* start Exercise inputs *
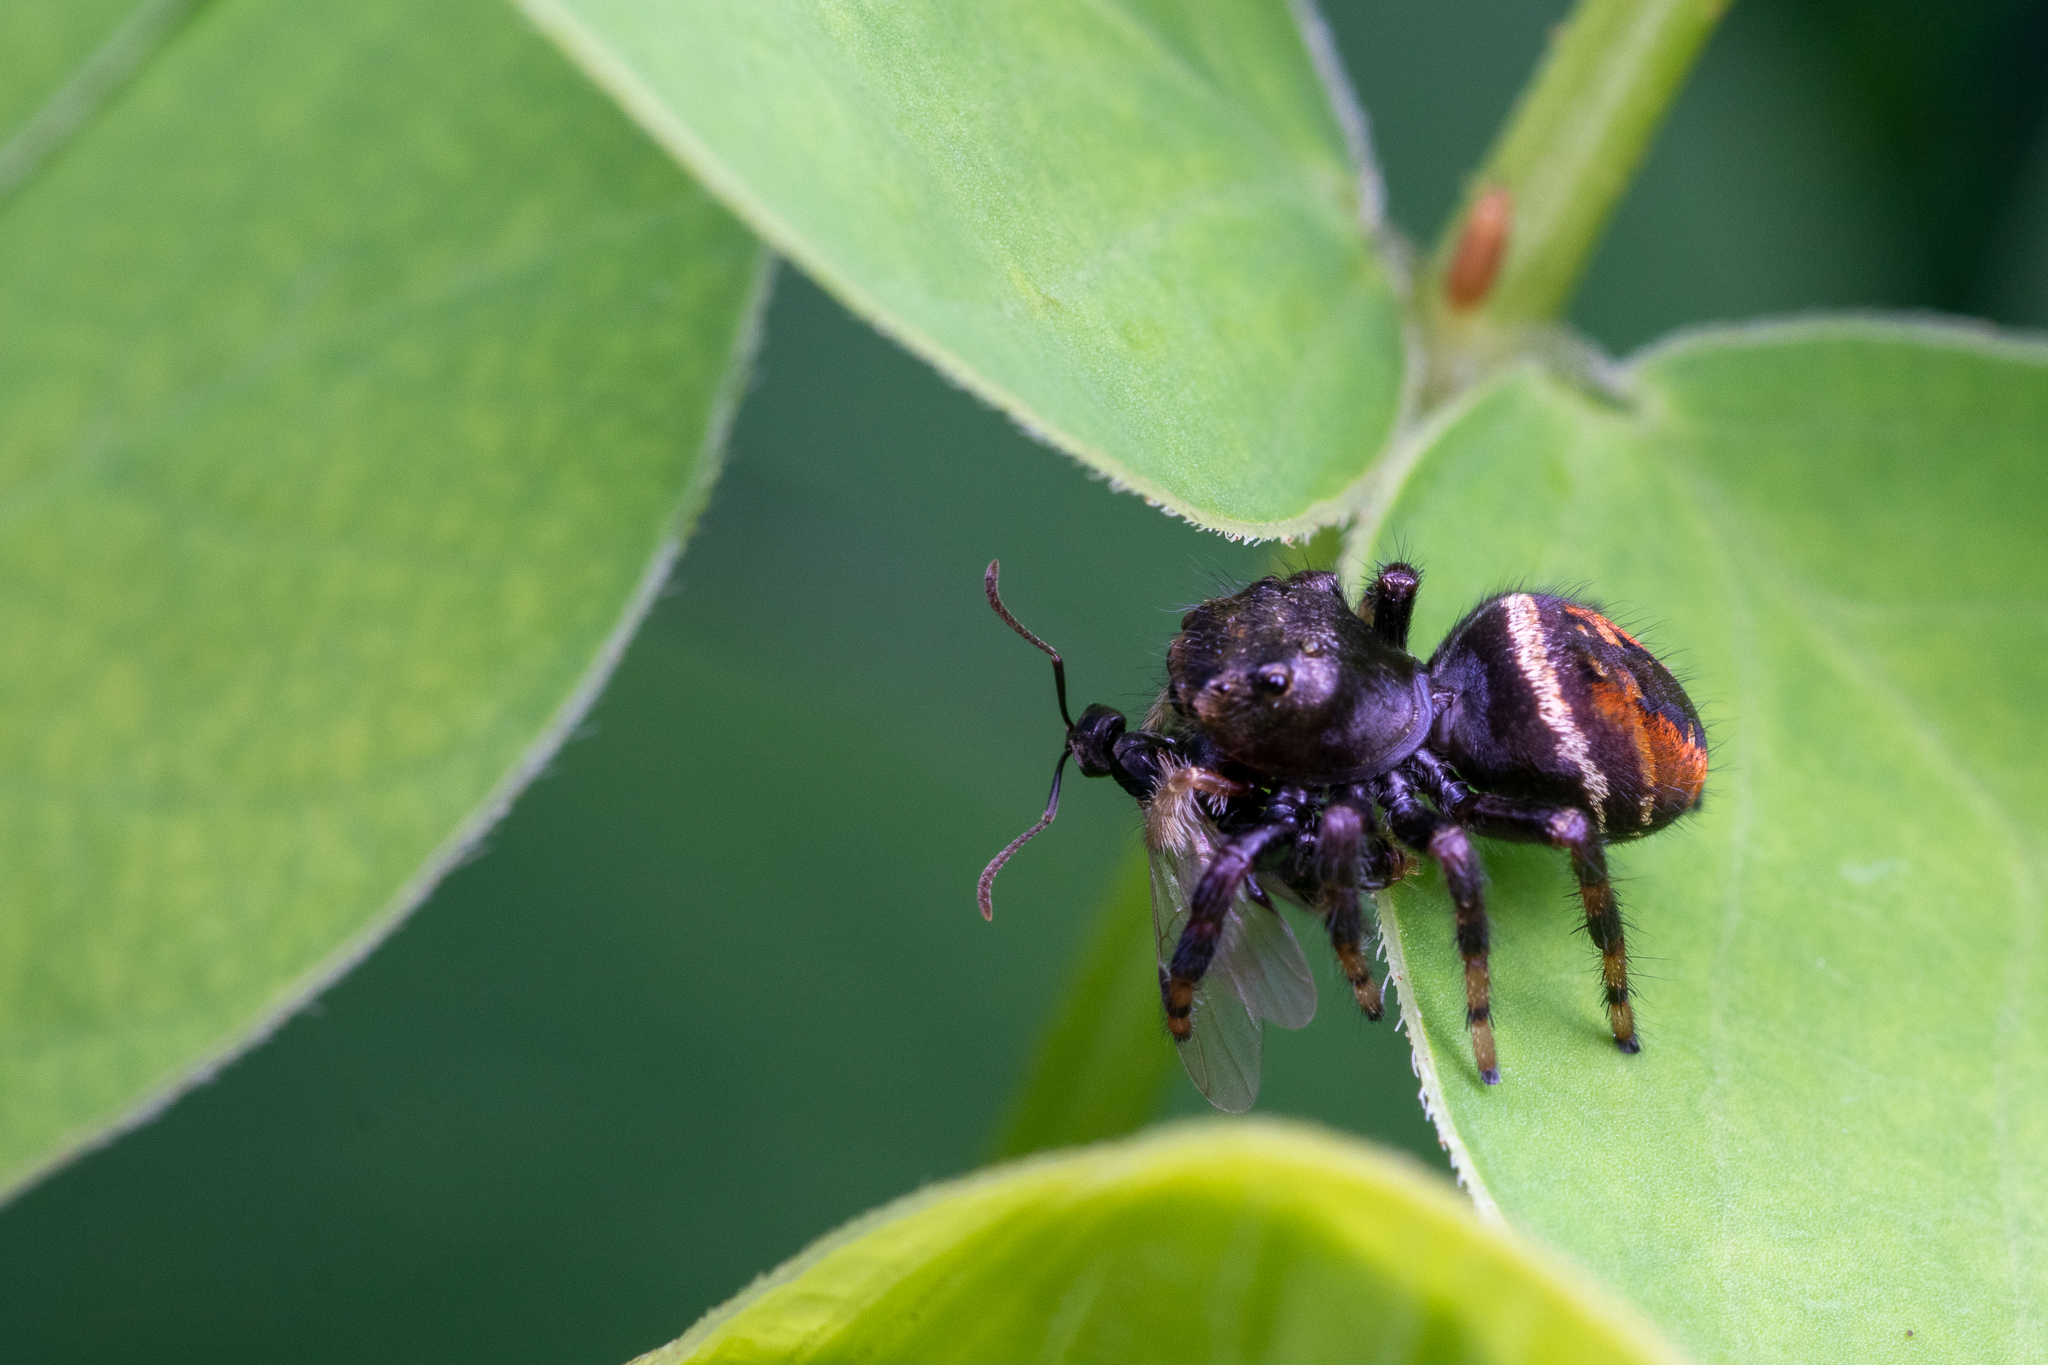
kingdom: Animalia
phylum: Arthropoda
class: Arachnida
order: Araneae
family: Salticidae
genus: Phidippus
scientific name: Phidippus clarus
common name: Brilliant jumping spider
* end Exercise inputs *
Requirements: Convert the lines of the material into a Markdown table with two columns, Row and Entry. Give each line its own numbered row, and omit blank lines and the pictures.

Full answer:
| Row | Entry |
|---|---|
| 1 | kingdom: Animalia |
| 2 | phylum: Arthropoda |
| 3 | class: Arachnida |
| 4 | order: Araneae |
| 5 | family: Salticidae |
| 6 | genus: Phidippus |
| 7 | scientific name: Phidippus clarus |
| 8 | common name: Brilliant jumping spider |